**EXERCISE SET:**
a: Answer these questions from the text on outcome-based sustainability policy:
(i) What mix of expertise does the text say solutions will require?
(ii) On what date was the formation of the Global Roundtable for Sustainable Beef announced?
(iii) What does the text say transparency will become a critical element for?
b: Write a continuation of the text on outcome-based sustainability policy, picking up after its final sentence.

--- GIVEN TEXT ---

To succeed in attracting innovative solutions, future policy and law will need to be more outcome-based, supporting innovative and site specific solutions with well-defined sustainability indices linked to outcomes. These policies will accept that solutions will require a mix of expertise; including physical and biological sciences, engineering, business and policy. Already we see companies that have applied “issues integration” to look at multiple environmental situations, whether opportunities or issues facing the organization.

A key element to successful implementation and delivery of outcome-based policy is transparency, allowing information to flow within and across organisations. Not only will this support rapid evaluation, adoption and improvement of technologies; this transparency will become a critical element for retention of the right to operate through regained or maintained public confidence. As an example, on 22 February 2012, founding members announced the formation of the Global Roundtable for Sustainable Beef, an independent non-profit organization to advance continuous improvement across the global beef industry through a commitment to a global beef supply chain that is environmentally sound, socially responsible and economically viable (http://www.sustainablelivestock.org/home).

The founding members are an impressive list, including Allflex, Allianca de Terra, Cargill, Elanco, Grupo de Trabalho da Pecuaria Sustentavel (GTPS), JBS, McDonald’s, Merck Animal Health, National Wildlife Federation, Rainforest Alliance, Rountable for Sustainable Beef Australia, Solidaridad, The Nature Conservancy and World Wildlife Fund.

--- RECORDED DATA ---

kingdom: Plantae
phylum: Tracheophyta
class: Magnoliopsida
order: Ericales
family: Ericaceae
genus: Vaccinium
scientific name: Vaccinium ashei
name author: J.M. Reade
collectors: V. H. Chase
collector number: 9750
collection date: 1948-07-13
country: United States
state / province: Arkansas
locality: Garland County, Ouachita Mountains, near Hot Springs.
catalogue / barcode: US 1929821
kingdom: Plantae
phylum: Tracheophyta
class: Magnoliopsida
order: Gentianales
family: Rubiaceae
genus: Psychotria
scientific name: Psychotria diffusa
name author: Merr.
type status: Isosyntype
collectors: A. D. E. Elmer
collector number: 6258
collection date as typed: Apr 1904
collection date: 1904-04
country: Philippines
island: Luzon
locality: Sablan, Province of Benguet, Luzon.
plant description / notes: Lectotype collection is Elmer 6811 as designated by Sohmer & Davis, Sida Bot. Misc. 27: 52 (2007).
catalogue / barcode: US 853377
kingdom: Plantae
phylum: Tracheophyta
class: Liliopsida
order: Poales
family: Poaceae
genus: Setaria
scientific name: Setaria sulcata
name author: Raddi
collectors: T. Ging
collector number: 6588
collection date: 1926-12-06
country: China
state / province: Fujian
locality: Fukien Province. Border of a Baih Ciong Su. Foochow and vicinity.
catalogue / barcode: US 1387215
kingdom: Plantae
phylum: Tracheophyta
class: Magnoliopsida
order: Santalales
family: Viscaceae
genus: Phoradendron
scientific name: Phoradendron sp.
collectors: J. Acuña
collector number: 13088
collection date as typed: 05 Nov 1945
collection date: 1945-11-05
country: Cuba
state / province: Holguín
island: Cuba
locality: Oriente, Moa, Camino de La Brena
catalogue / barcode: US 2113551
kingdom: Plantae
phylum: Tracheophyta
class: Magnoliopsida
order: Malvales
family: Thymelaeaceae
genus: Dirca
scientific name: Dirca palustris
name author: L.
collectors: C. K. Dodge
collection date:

---

**RESULTS:**
a:
(i) Physical and biological sciences, engineering, business and policy.
(ii) 22 February 2012.
(iii) Retention of the right to operate through regained or maintained public confidence.

b:
As a second example, in the State of Minnesota, tax-ayers voted for a 25 year tax designed to improve and protect that state's water resources by working in partnership with local organisations and private landowners (http://www.dnr.state.mn.us/news/features/amendment.html). Agriculture business and farmers are a key component to this process.

In the Netherlands, negotiated agreements or 'Dutch Covenants', consisting of a target and timetable for attaining an agreed upon environmental objective are being developed between and industry sector and government authorities. While the covenants have not all been equally successful; Bressers et al [15] cited a number of informed sources indicating that they have resulted in industry being responsive and often proactive in improving environmental performance. Negotiations tend to be focused upon implementation processes and cost sharing, with continued dialogue and joint monitoring of progress for the duration of these agreements. Each of these models involves partnerships, information sharing, and a focus on solutions to achieve environmental objectives.

Process and Product Technologies Supporting Healthy Meat

Animal feed is the major cost in meat production, and feed production is responsible for much of the environmental footprint associated with animal products. Public and private sector scientists are aggressively applying advances in genomics, microbiology, nutrition, and engineering to achieve incremental improvements in feed production, animal feed utilization and nutrient recycling from manure and waste water. Some examples follow.

Transgenic forage (grass and legume) crops will play a major role in providing the increased feed resources required to meet growth of the meat sector, by increasing productivity of existing grasslands. Genetic engineering coupled with traditional plant breeding has resulted in rapid yield increases in several major cash crops, including maize, soybean, cotton and canola but progress with forage (grass and legume) crops and low acreage feed grains has been slower. James [16] reported that the accumulated growth from 1996 to 2010 for transgenic annual crops exceeded one billion hectares, with GMO crops growing in 29 different countries in 2010.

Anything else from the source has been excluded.